# Tasks to complete
**a)** Name every municipality that the passage on São José da Barra says borders it.
**b)** Carry the passage on São José da Barra forward past its final sentence.

━━━━━ Passage shown

Brazilian municipality located in the southwest of the state of Minas Gerais

Location of São José da Barra on a map of the state of Minas Gerais

São José da Barra is a Brazilian municipality located in the southwest of the state of Minas Gerais. Its population as of 2020 was 7,480 people living in a total area of 312 km^{2}. The city belongs to the meso-region of Sul e Sudoeste de Minas and to the micro-region of Passos. It became a municipality in 1948. The important hydroelectric plant of Furnas is located here.

==Geography==

The city center of São José da Barra is located at an elevation of 695 meters in the valley of the Rio Grande, a short distance northeast of regional center, Passos. Neighboring municipalities are: São João Batista do Glória and Capitólio (N), Guapé (E), Carmo do Rio Claro (SE), Alpinópolis (S), and Passos (W).

Distances
- Belo Horizonte: 320 km
- Piumhi: 63 km
- Passos: 26 km
- Alpinópolis: 17 km

==History==

The city is also known as Nova Barra since it used to lie on the banks of the Rio Grande, where that river was joined by the Rio Sapucaí. When Furnas was built this old settlement was flooded and a new one was built.

==Economic activities==

Services, energy production from the Furnas dam, and agriculture are the main economic activities. The GDP in 2005 was approximately R$434 million, with 82 million reais from taxes, 33 million reais from services, 300 million reais from industry, and 18 million reais from agriculture. The biggest employer was energy production with 250 workers in 2005. In the rural area there were 204 producers on 16,000 hectares of land. Approximately 1400 persons were occupied in agriculture. The main crops are coffee, beans, and corn. There were 9,000 head of cattle, of which 3,500 were milk cows (2006). The poultry industry is substantial.

━━━━━━━━━━
━━━━━ Supplied data

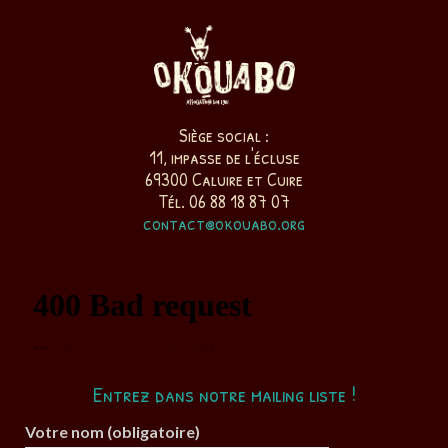
Siège social :
11, impasse de l'écluse
69300 Caluire et Cuire
Tél. 06 88 18 87 07
contact@okouabo.org
Entrez dans notre mailing liste !
Votre nom (obligatoire)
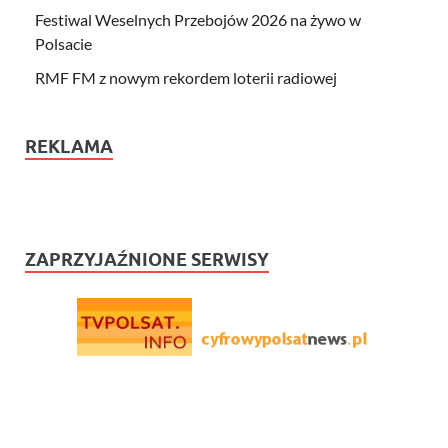
Festiwal Weselnych Przebojów 2026 na żywo w
Polsacie
RMF FM z nowym rekordem loterii radiowej
REKLAMA
ZAPRZYJAŹNIONE SERWISY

━━━━━━━━━━

# Answers for each item
**a)** São João Batista do Glória, Capitólio, Guapé, Carmo do Rio Claro, Alpinópolis, Passos

**b)**
There were 2 banks (2007). In the vehicle fleet there were 782 automobiles, 69 trucks, 82 pickup trucks, 24 buses, and 220 motorcycles (2007).

==Health and education==

In the health sector there were 5 health clinics (2005). Educational needs of 1,670 students were attended to by 5 primary schools, 2 middle schools, and 4 pre-primary schools.

- Municipal Human Development Index: 0.793 (2000)
- State ranking: 64 out of 853 municipalities as of 2000
- National ranking: 735 out of 5,138 municipalities as of 2000
- Literacy rate: 90%
- Life expectancy: 74 (average of males and females)

In 2000 the per capita monthly income of R$278.00 was above the state average of R$276.00 and below the national average of R$297.00. Poços de Caldas had the highest per capita monthly income in 2000 with R$435.00. The lowest was Setubinha with R$73.00.

The highest ranking municipality in Minas Gerais in 2000 was Poços de Caldas with 0.841, while the lowest was Setubinha with 0.568. Nationally the highest was São Caetano do Sul in São Paulo with 0.919, while the lowest was Setubinha. In more recent statistics (considering 5,507 municipalities) Manari in the state of Pernambuco has the lowest rating in the country—0,467—putting it in last place.